Ahmed Sibtain, Arif Aahan, Abbas Saadia, Khan Muhammad Osama, Kirmani Salman, Khan Aysha Habib
Section of Clinical Chemistry, Department of Pathology and Laboratory Medicine, Aga Khan University, Stadium Road, P.O. Box 3500, Karachi, 74800, Pakistan.
Medical College, Aga Khan University. Stadium Road, P.O. Box 3500, Karachi, 74800, Pakistan.
Ann Med Surg (Lond). 2021 Jan 19;62:154-159. doi: 10.1016/j.amsu.2021.01.041. eCollection 2021 Feb.

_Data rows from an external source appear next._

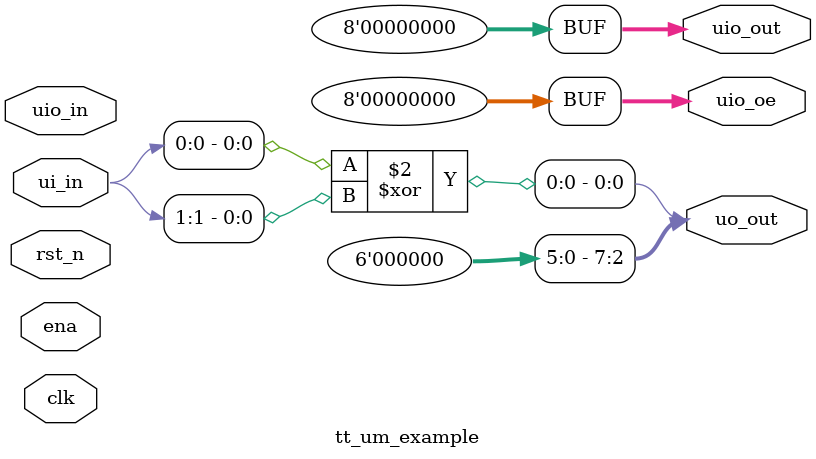
<source format=v>
/*
 * Copyright (c) 2024 Your Name
 * SPDX-License-Identifier: Apache-2.0
 */

`define default_netname none

module tt_um_example (
    input  wire [7:0] ui_in,    // Dedicated inputs
    output wire [7:0] uo_out,   // Dedicated outputs
    input  wire [7:0] uio_in,   // IOs: Input path
    output wire [7:0] uio_out,  // IOs: Output path
    output wire [7:0] uio_oe,   // IOs: Enable path (active high: 0=input, 1=output)
    input  wire       ena,      // will go high when the design is enabled
    input  wire       clk,      // clock
    input  wire       rst_n     // reset_n - low to reset
);

  // All output pins must be assigned. If not used, assign to 0.
  //assign uo_out  = ui_in + uio_in;  // Example: ou_out is the sum of ui_in and uio_in
  assign uio_out = 0;
  assign uio_oe  = 0;
    assign uo_out[7:2]=6'b0;
    assign uo_out[0]= ui_in[0] ^ +ui_in[1];
    assign uo_[1]=ui_in[0] & ui_in[1];
    
endmodule

</source>
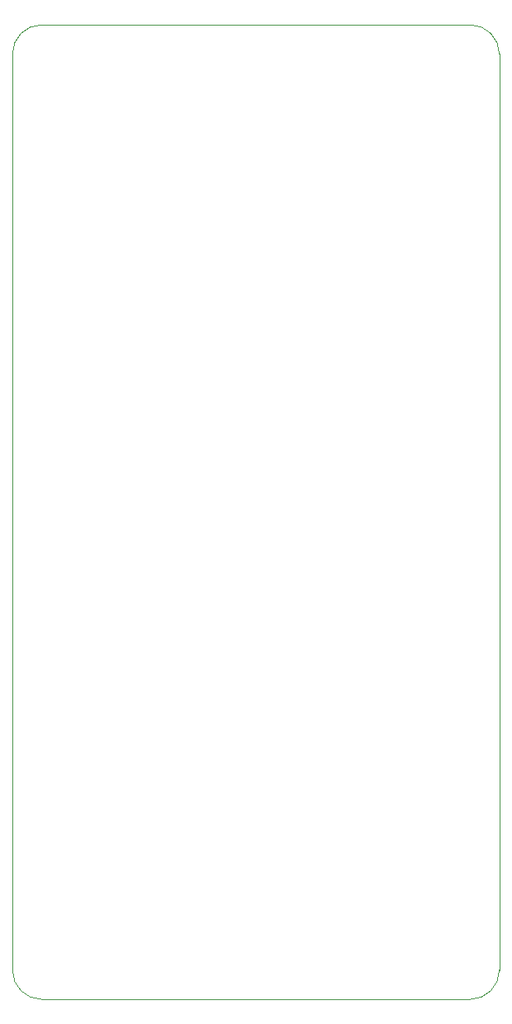
<source format=gbr>
%TF.GenerationSoftware,KiCad,Pcbnew,9.0.2*%
%TF.CreationDate,2025-07-31T20:58:52+10:00*%
%TF.ProjectId,Chorus,43686f72-7573-42e6-9b69-6361645f7063,1-0*%
%TF.SameCoordinates,Original*%
%TF.FileFunction,Profile,NP*%
%FSLAX46Y46*%
G04 Gerber Fmt 4.6, Leading zero omitted, Abs format (unit mm)*
G04 Created by KiCad (PCBNEW 9.0.2) date 2025-07-31 20:58:52*
%MOMM*%
%LPD*%
G01*
G04 APERTURE LIST*
%TA.AperFunction,Profile*%
%ADD10C,0.050000*%
%TD*%
G04 APERTURE END LIST*
D10*
%TO.C,REF\u002A\u002A*%
X125000001Y-53000000D02*
X125000000Y-147000000D01*
X128000001Y-149999999D02*
X172000000Y-150000000D01*
X172000000Y-50000000D02*
X128000001Y-50000000D01*
X175000000Y-147000000D02*
X175000000Y-53000000D01*
X125000000Y-53000000D02*
G75*
G02*
X128000000Y-50000000I3000001J-1D01*
G01*
X128000000Y-150000000D02*
G75*
G02*
X125000000Y-147000000I1J3000001D01*
G01*
X172000000Y-50000000D02*
G75*
G02*
X175000000Y-53000000I0J-3000000D01*
G01*
X175000000Y-147000000D02*
G75*
G02*
X172000000Y-150000000I-3000000J0D01*
G01*
%TD*%
M02*

</source>
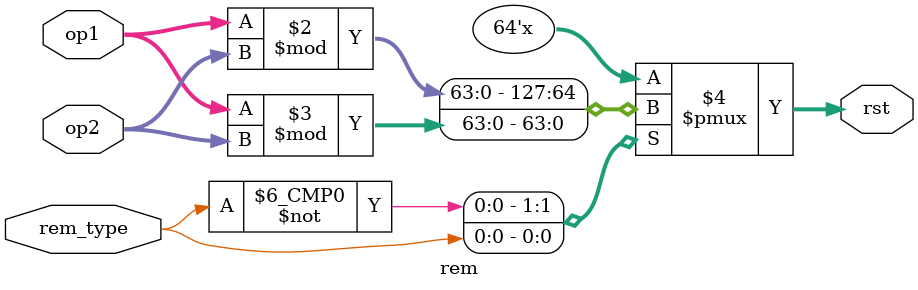
<source format=v>
module rem(
    input [63:0] op1,
    input [63:0] op2,
    input rem_type,
    output reg [63:0] rst
);
    always @(*) begin
        case(rem_type)
            1'b0: rst = $signed(op1) % $signed(op2);
            1'b1: rst = op1 % op2;
        endcase
    end
endmodule

</source>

Hajdu Cheney Syndrome (HCS) is a rare skeletal disease characterized by severe, progressive focal bone loss with osteoporosis, variable craniofacial, vertebral anomalies and distinctive facial features. It is inherited as an autosomal dominant disease although sporadic cases have been described in literature. Identifying these cases in clinical practice is important for proper diagnosis and management.
We report a case of a 36-year-old male patient presented at metabolic bone disease clinic at the Aga Khan University Hospital with history of multiple fragility fractures and juvenile osteoporosis since childhood. DNA sequence analysis of the NOTCH2 coding sequence revealed a pathogenic variant in NOTCH 2, Exon 34, c.6426_6427insTT (p.Glu2143Leufs*5), consistent with a NOTCH2 related conditions including HCS.
The multitude of presentations associated with HCS are linked to the NOTCH2 gene, as Notch signaling is one of the core signaling pathways that control embryonic development. Hence, mutations in the Notch signaling pathway cause developmental phenotypes that affect various organs including the liver, skeleton, heart, eye, face, kidney, and vasculature.
To the best of our knowledge, nucleotide mutations of c.6933delT, c.6854delA, c.6787C.T, and c.64246427delTCTG were all determined to be novel, with c.6428T > C being the most common mutation found in literature. The c.6426_6427insTT mutation our patient was found to have via gene sequencing too appears to be a novel mutation, which has not previously been reported in literature.
哈伊杜-切尼综合征(HCS)是一种罕见的骨骼疾病,其特征为严重、进行性局灶性骨质流失并伴有骨质疏松症,存在多种颅面、脊柱异常以及独特的面部特征。尽管文献中描述过散发病例,但它以常染色体显性疾病形式遗传。在临床实践中识别这些病例对于正确诊断和管理至关重要。
我们报告一例36岁男性患者,他因自幼患有多发性脆性骨折和青少年骨质疏松症,就诊于阿迦汗大学医院的代谢性骨病门诊。对NOTCH2编码序列进行DNA序列分析,发现NOTCH 2外显子34的c.6426_6427insTT(p.Glu2143Leufs*5)致病性变异,这与包括HCS在内的NOTCH2相关病症一致。
与HCS相关的众多临床表现与NOTCH2基因有关,因为Notch信号通路是控制胚胎发育的核心信号通路之一。因此,Notch信号通路中的突变会导致影响包括肝脏、骨骼、心脏、眼睛、面部、肾脏和脉管系统在内的各个器官的发育表型。
据我们所知,c.6933delT、c.6854delA、c.6787C.T和c.64246427delTCTG的核苷酸突变均被确定为新发现的突变,c.6428T > C是文献中发现的最常见突变。我们的患者通过基因测序发现的c.6426_6427insTT突变似乎也是一种新突变,此前文献中未曾报道过。